Nastasia Filipovna estaba pálida como el mármol, pero sus grandes ojos negros, fijos en el público, brillaban cual carbones encendidos. La multitud no pudo resistir al influjo de tal mirada y a la indignación sucedieron verdaderos arrebatos de entusiasmo. Ya se abría la portezuela del coche, ya Keller ofrecía el brazo a la novia cuando, de repente, ésta, lanzando un grito, se precipitó en medio de la gente. Los que la acompañaban quedaron inmóviles y mudos de estupor. La multitud se apartó abriendo paso a la joven y entonces, a cinco o seis pasos de la casa, apareció Rogochin. Nastasia Filipovna le distinguió entre la multitud, corrió hacia él como una loca y le cogió ambas manos.

—¡Sálvame! ¡Llévame a donde quieras! ¡En seguida!

En un instante Rogochin la tomó en sus brazos y la transportó a un coche que esperaba allí cerca. En seguida sacó de la cartera un billete de cien rublos y lo tendió al cochero, diciéndole:

—¡A la estación! Si llegamos a tiempo de tomar el tren, te daré cien rublos más.

Saltó al coche donde acababa de hacer entrar a Nastasia Filipovna y cerró la portezuela. El cochero fustigó a los caballos. Todo pasó en unos momentos. Más tarde Keller se disculpó de no haber reaccionado, alegando la estupefacción en que le sumiera acontecimiento tan imprevisto. «Un segundo más y, al recobrar mi presencia de ánimo, no habría permitido semejante cosa», decía contando la aventura. El primer impulso de ambos padrinos fue alquilar un coche que estaba parado junto a la casa y dar caza a los fugitivos, pero en el camino cambiaron de idea.

—Es demasiado tarde —opinó Keller—. No podemos conducirla a la fuerza.

—Además, el príncipe no consentiría una cosa así —añadió Burdovsky.

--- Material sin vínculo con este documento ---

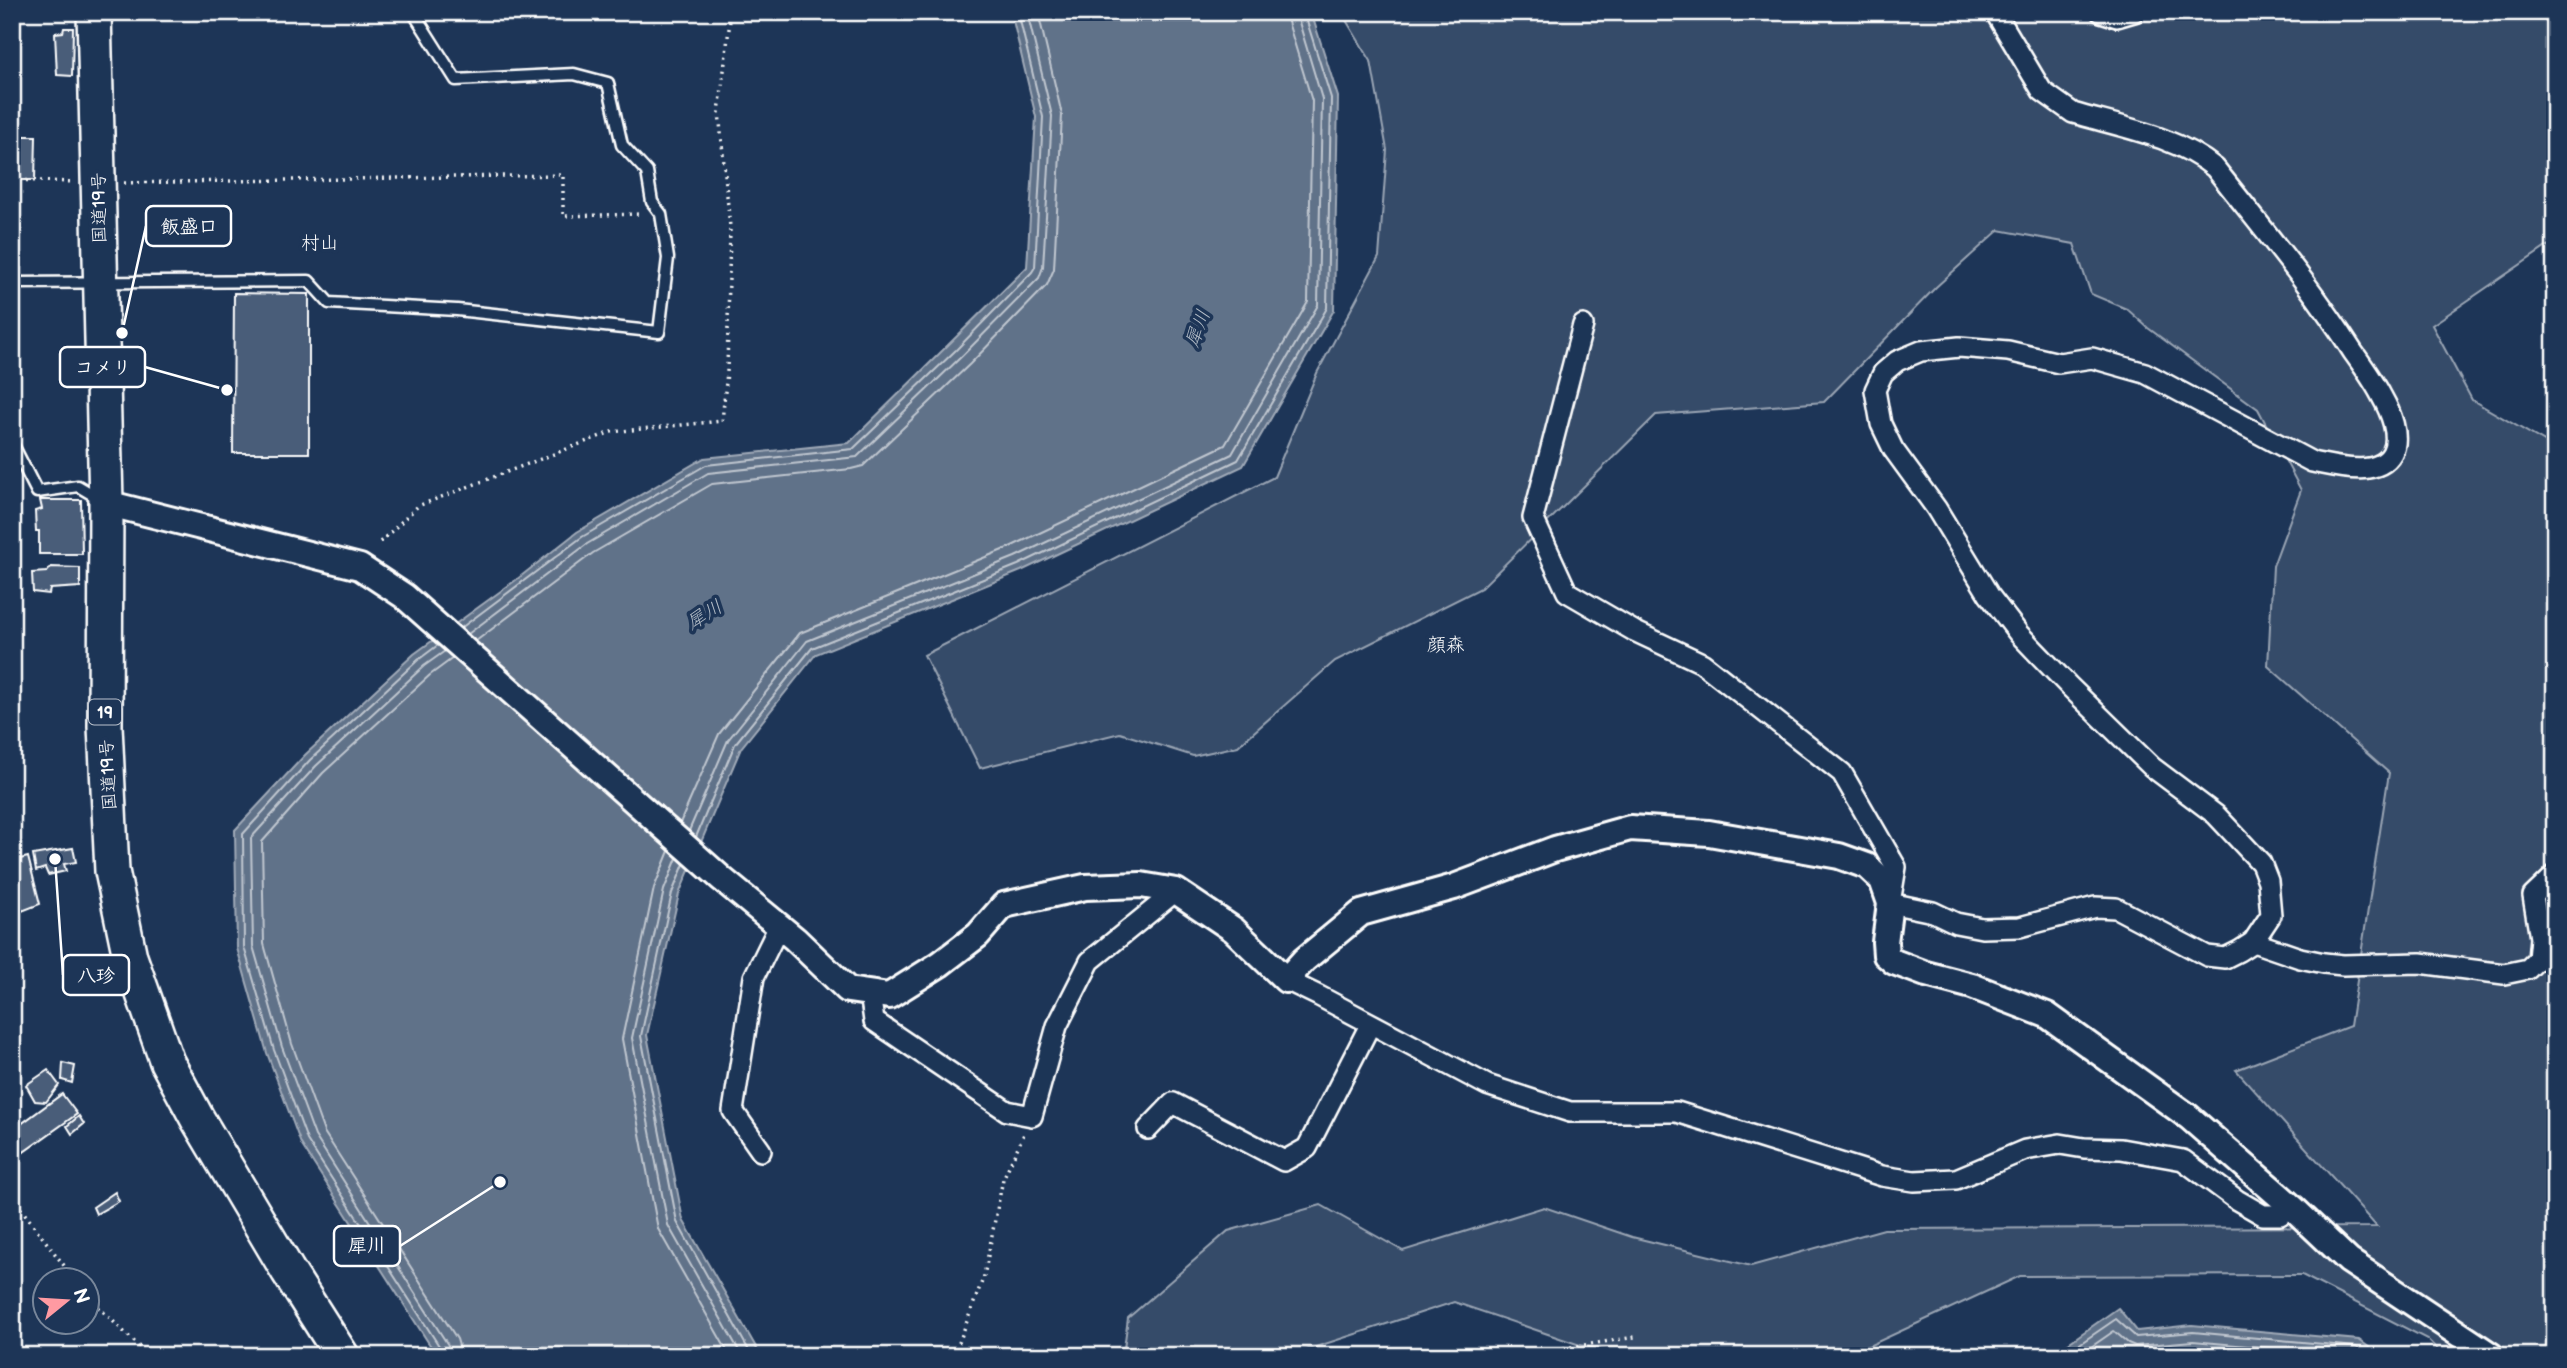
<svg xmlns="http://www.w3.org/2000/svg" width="2567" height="1368" viewBox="0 0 2567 1368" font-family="'Balsamiq Sans','Klee One',sans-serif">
<rect width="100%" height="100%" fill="#1d3557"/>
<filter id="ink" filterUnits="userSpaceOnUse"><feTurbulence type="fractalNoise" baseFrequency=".0143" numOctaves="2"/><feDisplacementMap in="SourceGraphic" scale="14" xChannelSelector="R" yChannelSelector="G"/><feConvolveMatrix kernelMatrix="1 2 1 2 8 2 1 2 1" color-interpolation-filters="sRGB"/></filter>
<g filter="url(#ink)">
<path fill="#364b69" stroke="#9aa5b4" stroke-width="2" d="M1341,12H2555V241L2432,325L2472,400L2555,448V1356H2444L2427,1339L2302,1275L2020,1276L1847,1356H1628L1580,1345L1454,1302L1288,1356H1123L1128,1318L1228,1231L1321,1205L1403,1251L1544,1207L1632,1237L1751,1266L1884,1229L2377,1227L2236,1070L2350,1026L2389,773L2268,666L2273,566L2301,490L2258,409L2148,328L2127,309L2091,294L2074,244L1999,230L1936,287L1824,402L1656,415L1481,588L1335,661L1238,746L1193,756L1120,733L980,768L924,655L1274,477L1317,373L1379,257L1387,150L1371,61Z"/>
<g fill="#617289" stroke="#a0aab8" stroke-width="2">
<path d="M1011,12H1311L1338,97L1334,310L1243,466L1021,571L816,654L741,748L679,894L647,1035L683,1220L761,1356H437L301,1144L267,1053L237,948L235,830L305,755L414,654L516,580L577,532L704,458L849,443L1027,267L1036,117Z"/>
<path d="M2118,1308L2137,1331L2192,1325L2359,1340L2381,1356H2050Z"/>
</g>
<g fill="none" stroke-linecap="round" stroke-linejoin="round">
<g stroke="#c0c7d0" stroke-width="2">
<path d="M461,628L582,537L706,465L853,449L956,350L1032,272L1035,267L1043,117L1018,12"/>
<path d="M468,634L587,544L708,473L857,457L962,356L1039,278L1043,267L1052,116L1027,12"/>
<path d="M476,641L593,553L712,484L851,469L863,466L970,364L1047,285L1054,269L1062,115L1038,12"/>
<path d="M438,645L418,660L310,760L243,834L244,947L274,1050L307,1140L441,1349L442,1356"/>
<path d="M445,651L424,666L316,766L251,838L253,946L282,1047L315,1136L448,1345L451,1356"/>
<path d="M453,658L430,675L323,773L262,842L264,944L292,1044L324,1132L457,1339L462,1356"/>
<path d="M680,823L719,734L800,633L1010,547L1225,445L1308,302L1312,101L1285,12"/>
<path d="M689,831L728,740L807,641L1015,557L1232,454L1318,305L1322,99L1296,12"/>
<path d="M696,837L735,744L812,648L1018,565L1238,460L1327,308L1331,98L1304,12"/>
<path d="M669,851L654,888L622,1039L658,1229L730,1356"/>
<path d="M677,858L664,890L632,1038L668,1225L742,1356"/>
<path d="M684,864L672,893L641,1036L677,1222L752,1356"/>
<path d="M2062,1356L2116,1319L2136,1337L2193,1332L2356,1347L2369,1356"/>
<path d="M2078,1356L2114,1331L2128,1343L2135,1346L2193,1341L2354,1356"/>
<path d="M2149,1356L2193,1351L2242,1356"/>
</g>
</g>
<g fill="#4a5d79" stroke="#fff" stroke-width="2">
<path d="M64,28H73L72,76L57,75L55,33L63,32Z"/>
<path d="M12,136H36L35,180H12Z"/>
<path d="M234,293L309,294V453H233Z"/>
<path d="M40,500H81L82,554H39V531H36L35,511L42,509Z"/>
<path d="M51,567L80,568V587L50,589L49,594L33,592L32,573L47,572Z"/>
<path d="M73,848L76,862L64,864L66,871L48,875L45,868L36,871L33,855Z"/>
<path d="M28,857L40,904L22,911L12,880V861Z"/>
<path d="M63,1063L75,1066L72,1083L62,1080Z"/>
<path d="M48,1070L59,1085L46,1102L35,1101L26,1085Z"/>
<path d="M62,1094L77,1114L18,1156L12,1148V1118L15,1116L21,1124Z"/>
<path d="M79,1116L84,1124L72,1134L67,1126Z"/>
<path d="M115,1192L119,1201L96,1214L93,1207Z"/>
</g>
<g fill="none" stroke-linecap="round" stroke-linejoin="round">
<g stroke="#fff" stroke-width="15">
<g id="service">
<path d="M12,283L309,281L329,303L457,310L659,332L668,258L661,214L652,202L647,172L622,145L608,83L574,74L456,80L413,12"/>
<path d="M12,443L37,492L78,486L100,499"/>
</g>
</g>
<g stroke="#fff" stroke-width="24">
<g id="minor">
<path d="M2101,12L2117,17L2134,12"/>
<path d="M1583,325L1533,518L1567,592L1634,631L1702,663L1842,773L1896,867L1890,903L1933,912L1956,923L1982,928L2020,927L2095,907L2116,908L2207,956L2225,958L2239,951L2253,942L2271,915L2268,881L2261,863L2216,815L2152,767L2069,686L2019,634L1989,595L1936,508L1893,449L1881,424L1875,390L1883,373L1897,361L1921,351L1959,347L2008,351L2059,363L2092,358L2145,373L2312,462C2334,466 2378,479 2392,453C2401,436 2390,411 2382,397C2374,381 2363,366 2353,352C2312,287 2262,228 2215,168C2176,136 2121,127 2073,113L2042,91L1995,12"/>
<path d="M2253,942L2300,958L2324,963L2343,965L2420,963L2504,974L2528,969L2538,959L2540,938L2533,896L2555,875"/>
<path d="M1286,980L1319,996L1487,1085L1570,1112H1677L1882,1176L1914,1181L1956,1179L2025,1150L2060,1144L2084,1148L2121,1149L2183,1160L2237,1200L2263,1215H2280L2292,1207"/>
<path d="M870,993L874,1021L1007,1111L1032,1116L1057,1026L1090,961L1176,891"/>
<path d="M1148,1129L1173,1103L1284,1161L1307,1148L1370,1025"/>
<path d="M761,1151L733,1111L754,977L779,926"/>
</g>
</g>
<g stroke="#fff" stroke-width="30">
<path id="tertiary" d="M106,503L360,567L404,596L722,879L795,939L848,990L889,996L940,964L978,935L1004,905L1085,887L1141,885L1176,891L1234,930L1286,980L1304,960L1361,913L1454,887L1555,849L1630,828L1709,833L1839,856L1867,866L1882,880L1890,903L1885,942L1886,955L1894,962L1926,974L1972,986L2047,1015L2189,1117L2292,1207L2349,1261L2492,1356"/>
</g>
<g stroke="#fff" stroke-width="38">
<path id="trunk" d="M94,12L106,503L105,726L112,871L130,957L167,1062L197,1118L288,1271L342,1356"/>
</g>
<g stroke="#fff" stroke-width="3.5" stroke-dasharray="2 5" stroke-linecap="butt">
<path d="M12,180L74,182"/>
<path d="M124,183L563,175V216L642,214"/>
<path d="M380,542L418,506L611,432L722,421L727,372L730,227L719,112L731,12"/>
<path d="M12,1197L75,1280"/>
<path d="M88,1297L149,1356"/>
<path d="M954,1356L984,1276L1003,1179L1024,1134"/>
<path d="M1515,1356L1635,1337"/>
</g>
<use href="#service" stroke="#1d3557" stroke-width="10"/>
<use href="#minor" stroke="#1d3557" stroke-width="19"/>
<use href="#tertiary" stroke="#1d3557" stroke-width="24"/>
<use href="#trunk" stroke="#1d3557" stroke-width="33"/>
</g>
</g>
<g text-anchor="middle" stroke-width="7" stroke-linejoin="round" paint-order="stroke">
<rect fill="#1d3557" stroke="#bbc2cd" stroke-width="2" x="89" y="699.5" width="32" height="25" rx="5"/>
<g font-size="16" font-weight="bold" fill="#fff">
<text x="105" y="718">19</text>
</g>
<g font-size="18" fill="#fff" stroke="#1d3557">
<text transform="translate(99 208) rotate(-91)" y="6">国道19号</text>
<text transform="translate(108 775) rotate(-93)" y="6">国道19号</text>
</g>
<g font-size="19" fill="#fff" stroke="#1d3557">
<text x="320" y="249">村山</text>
<text x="1446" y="651">顔森</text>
</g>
<g font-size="19" font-style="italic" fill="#b8c0ca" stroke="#1d3557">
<text transform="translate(1197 328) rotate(-70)" y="7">犀川</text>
<text transform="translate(704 614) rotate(-32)" y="7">犀川</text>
</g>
</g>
<path fill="none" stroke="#fff" stroke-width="2.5" d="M122 333L146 226M227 390L145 367M55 859L63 975M500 1182L400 1246"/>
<g fill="#fff" stroke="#1d3557" stroke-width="2.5">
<circle cx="122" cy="333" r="7"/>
<circle cx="227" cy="390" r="7"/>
<circle cx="55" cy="859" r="7"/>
<circle cx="500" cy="1182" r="7"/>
</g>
<g fill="#1d3557" stroke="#fff" stroke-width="2.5">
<rect x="146" y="206" width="85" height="40" rx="7"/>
<rect x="60" y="347" width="85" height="40" rx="7"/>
<rect x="63" y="955" width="66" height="40" rx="7"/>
<rect x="334" y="1226" width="66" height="40" rx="7"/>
</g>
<g font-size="19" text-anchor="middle" font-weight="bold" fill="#fff">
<text x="189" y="233">飯盛口</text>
<text x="103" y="374">コメリ</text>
<text x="96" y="982">八珍</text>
<text x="367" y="1252">犀川</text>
</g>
<rect width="2567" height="1368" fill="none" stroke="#1d3557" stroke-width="42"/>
<rect x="21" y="21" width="2525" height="1326" fill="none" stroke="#fff" stroke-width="2.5" filter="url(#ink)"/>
<g transform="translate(66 1301) rotate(72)"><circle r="33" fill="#1d3557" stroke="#77869a" stroke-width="2"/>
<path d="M0-5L12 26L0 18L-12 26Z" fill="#ff9aa2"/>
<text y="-10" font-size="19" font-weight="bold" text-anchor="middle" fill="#ffffff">N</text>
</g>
</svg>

Rogochin y Nastasia Filipovna llegaron a la estación con el tiempo justo. Apenas apeados del coche, un minuto antes de tomar el tren, Rogochin se acercó a una joven que pasaba por allí, e iba ataviada con un pañuelo de seda a la cabeza y una manteleta obscura, vieja, pero bastante decorosa, y le dijo:

—Le doy cincuenta rublos por estas prendas.

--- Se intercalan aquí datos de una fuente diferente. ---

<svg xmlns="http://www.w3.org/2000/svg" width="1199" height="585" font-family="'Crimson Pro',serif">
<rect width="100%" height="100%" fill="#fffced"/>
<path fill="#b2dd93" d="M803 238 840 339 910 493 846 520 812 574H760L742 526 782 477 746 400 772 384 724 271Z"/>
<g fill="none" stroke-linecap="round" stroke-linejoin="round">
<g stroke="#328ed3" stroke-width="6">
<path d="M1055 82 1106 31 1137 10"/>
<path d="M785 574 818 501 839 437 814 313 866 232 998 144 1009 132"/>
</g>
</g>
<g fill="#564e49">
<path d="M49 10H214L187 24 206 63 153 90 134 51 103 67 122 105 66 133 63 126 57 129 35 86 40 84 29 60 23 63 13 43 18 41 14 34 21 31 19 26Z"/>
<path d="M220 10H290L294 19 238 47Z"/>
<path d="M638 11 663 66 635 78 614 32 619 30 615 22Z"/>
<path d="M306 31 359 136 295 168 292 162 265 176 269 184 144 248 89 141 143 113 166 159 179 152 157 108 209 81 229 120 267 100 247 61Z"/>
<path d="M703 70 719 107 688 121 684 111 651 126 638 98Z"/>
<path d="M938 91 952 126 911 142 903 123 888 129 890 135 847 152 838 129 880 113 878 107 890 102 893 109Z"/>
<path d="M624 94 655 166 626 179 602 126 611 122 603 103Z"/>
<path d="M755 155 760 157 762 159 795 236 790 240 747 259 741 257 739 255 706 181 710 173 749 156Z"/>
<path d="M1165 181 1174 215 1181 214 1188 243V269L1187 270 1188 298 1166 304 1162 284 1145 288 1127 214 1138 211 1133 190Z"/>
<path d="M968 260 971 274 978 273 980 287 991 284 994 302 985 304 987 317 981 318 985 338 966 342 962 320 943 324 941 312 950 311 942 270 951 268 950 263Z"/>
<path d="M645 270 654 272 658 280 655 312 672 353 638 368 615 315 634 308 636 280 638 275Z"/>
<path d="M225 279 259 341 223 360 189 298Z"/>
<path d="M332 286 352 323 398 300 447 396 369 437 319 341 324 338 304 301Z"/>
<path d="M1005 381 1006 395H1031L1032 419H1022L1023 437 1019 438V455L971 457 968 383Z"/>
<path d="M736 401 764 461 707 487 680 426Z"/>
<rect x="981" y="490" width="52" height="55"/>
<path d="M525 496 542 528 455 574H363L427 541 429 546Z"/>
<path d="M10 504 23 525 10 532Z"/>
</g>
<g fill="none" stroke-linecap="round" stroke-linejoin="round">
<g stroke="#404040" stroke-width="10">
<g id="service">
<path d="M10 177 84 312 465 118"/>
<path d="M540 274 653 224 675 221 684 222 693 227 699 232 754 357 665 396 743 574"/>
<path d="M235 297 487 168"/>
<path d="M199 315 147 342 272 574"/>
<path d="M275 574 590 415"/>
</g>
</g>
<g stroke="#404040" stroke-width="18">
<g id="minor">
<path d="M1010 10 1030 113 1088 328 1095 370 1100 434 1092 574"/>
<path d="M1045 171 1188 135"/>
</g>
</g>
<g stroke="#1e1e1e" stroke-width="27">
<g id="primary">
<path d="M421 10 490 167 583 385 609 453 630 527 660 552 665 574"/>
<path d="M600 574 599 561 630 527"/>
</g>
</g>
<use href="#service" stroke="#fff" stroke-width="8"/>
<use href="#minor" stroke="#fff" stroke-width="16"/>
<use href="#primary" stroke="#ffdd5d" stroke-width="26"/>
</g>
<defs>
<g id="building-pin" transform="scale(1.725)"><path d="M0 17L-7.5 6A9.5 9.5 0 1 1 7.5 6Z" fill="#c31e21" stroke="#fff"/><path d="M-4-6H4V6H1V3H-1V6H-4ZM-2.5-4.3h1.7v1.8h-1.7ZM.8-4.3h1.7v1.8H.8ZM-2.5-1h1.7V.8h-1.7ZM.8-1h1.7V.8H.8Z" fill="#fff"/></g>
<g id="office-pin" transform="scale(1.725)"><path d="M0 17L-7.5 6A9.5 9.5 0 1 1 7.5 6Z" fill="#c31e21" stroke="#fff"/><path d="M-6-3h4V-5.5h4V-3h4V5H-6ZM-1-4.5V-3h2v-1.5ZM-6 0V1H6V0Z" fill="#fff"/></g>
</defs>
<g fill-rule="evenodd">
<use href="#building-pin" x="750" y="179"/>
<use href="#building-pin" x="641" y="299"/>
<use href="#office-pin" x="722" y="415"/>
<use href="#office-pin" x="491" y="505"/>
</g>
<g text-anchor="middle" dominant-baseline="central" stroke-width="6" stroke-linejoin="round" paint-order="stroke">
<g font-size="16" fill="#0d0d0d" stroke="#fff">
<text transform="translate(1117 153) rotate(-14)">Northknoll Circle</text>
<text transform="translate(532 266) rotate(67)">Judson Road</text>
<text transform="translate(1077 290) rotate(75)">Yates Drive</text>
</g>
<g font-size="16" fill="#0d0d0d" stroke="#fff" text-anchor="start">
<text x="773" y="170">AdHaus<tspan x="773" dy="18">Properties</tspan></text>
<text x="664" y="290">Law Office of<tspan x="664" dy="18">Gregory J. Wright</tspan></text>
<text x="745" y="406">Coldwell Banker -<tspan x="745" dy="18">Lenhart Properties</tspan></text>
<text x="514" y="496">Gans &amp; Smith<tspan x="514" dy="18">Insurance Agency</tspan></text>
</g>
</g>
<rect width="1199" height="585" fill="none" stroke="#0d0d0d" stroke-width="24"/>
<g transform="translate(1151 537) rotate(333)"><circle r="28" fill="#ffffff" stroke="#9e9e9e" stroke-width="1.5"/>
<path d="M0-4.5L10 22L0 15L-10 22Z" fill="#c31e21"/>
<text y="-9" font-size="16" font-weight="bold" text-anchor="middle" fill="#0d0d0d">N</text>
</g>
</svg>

Y le tendió el dinero. La extraordinaria proposición asombró a la joven. Antes de dejarle tiempo a recobrarse, Rogochin le deslizó en la mano los cincuenta rublos y se apoderó de los objetos que codiciaba. Echó la manteleta sobre los hombros de Nastasia Filipovna y le anudó el pañuelo á la cabeza. En el tren, las espléndidas ropas de Nastasia Filipovna habrían atraído la atención de los viajeros, pero la muchacha no comprendió hasta más adelante la causa en cuya virtud le habían adquirido a tal precio unas ropas viejas y sin valor.